During his playing days, Alexander was known as Pete or “Old Pete.” a nickname he picked up when players compared him to cowboys in popular moves at the time. The name has stuck – even the Baseball Reference website refers to him as Pete Alexander.

Alexander died in 1950 at the age of 63, just one month after watching the Phillies in the World Series. Plagued by alcohol use, epileptic seizures and the wounds suffered in World War I, as well as poverty, he died in a motel room in St. Paul, Nebraska.

Considering his personal demons, the Society for American Baseball Research wrote of Alexander: “Never meeting a batter he couldn’t beat or a bottle he could, pursued by demons one can only imagine, Alexander was the cursed pitcher.”

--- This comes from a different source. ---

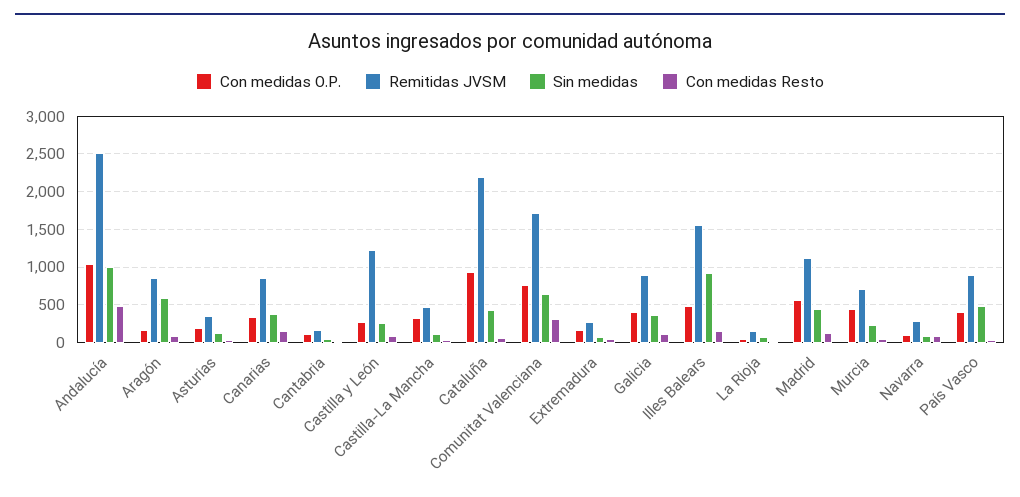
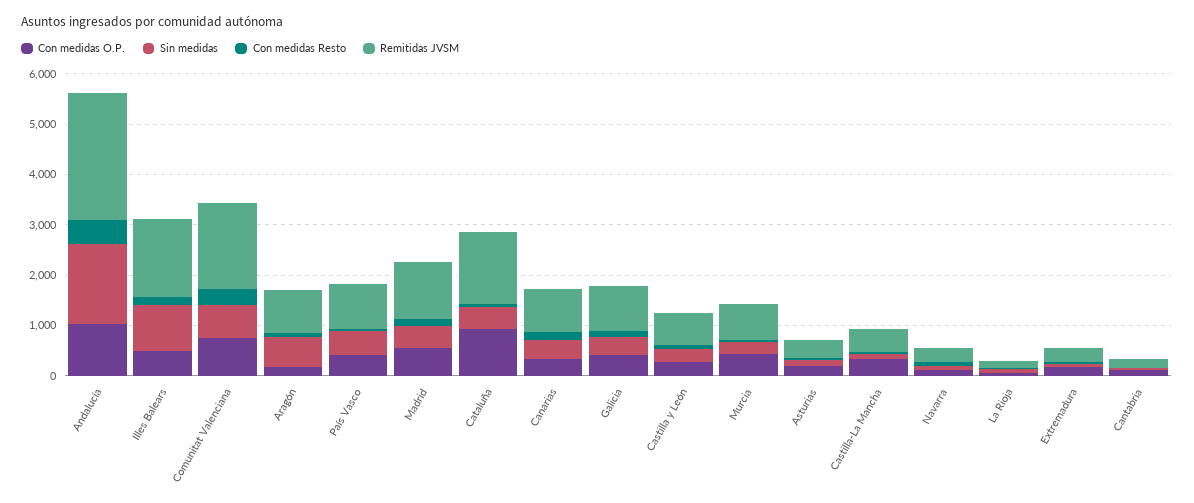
Sin medidas, Andalucía: 1000 -> 1600
Remitidas JVSM, Castilla y León: 1200 -> 600
Remitidas JVSM, Cataluña: 2200 -> 1400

The New York Times ran an article on Oct. 7, 1950, about Alexander’s visit to the stadium during the Phillies-Yankees World Series, less than a month before his Nov. 4 death. Sportswriter Louis Effrat, under the headline “Sic Transit Gloria,” wrote how Alexander stood unrecognized for three innings on the mezzanine level until a veteran reporter who remembered him from his glory days saw him.

The reporter insisted on getting Alexander a chair in the press box. Happy to get off his feet and to be recognized, Alexander took the chair and regaled reporters for the next few innings with stories from the past.

“He told of how much trouble he used to have pitching to Rogers Hornsby and he told of how he held Babe Ruth to only one single in sixteen times at bat,” Effrat wrote. He concluded, “Baseball may have forgotten Grover Cleveland Alexander but he has not forgotten baseball.”

But baseball hasn’t forgotten Alexander. While no one may have recognized him that day in 1950, baseball fans remember him well to this day. He remains regarded as one of the greatest pitchers to ever take the mound.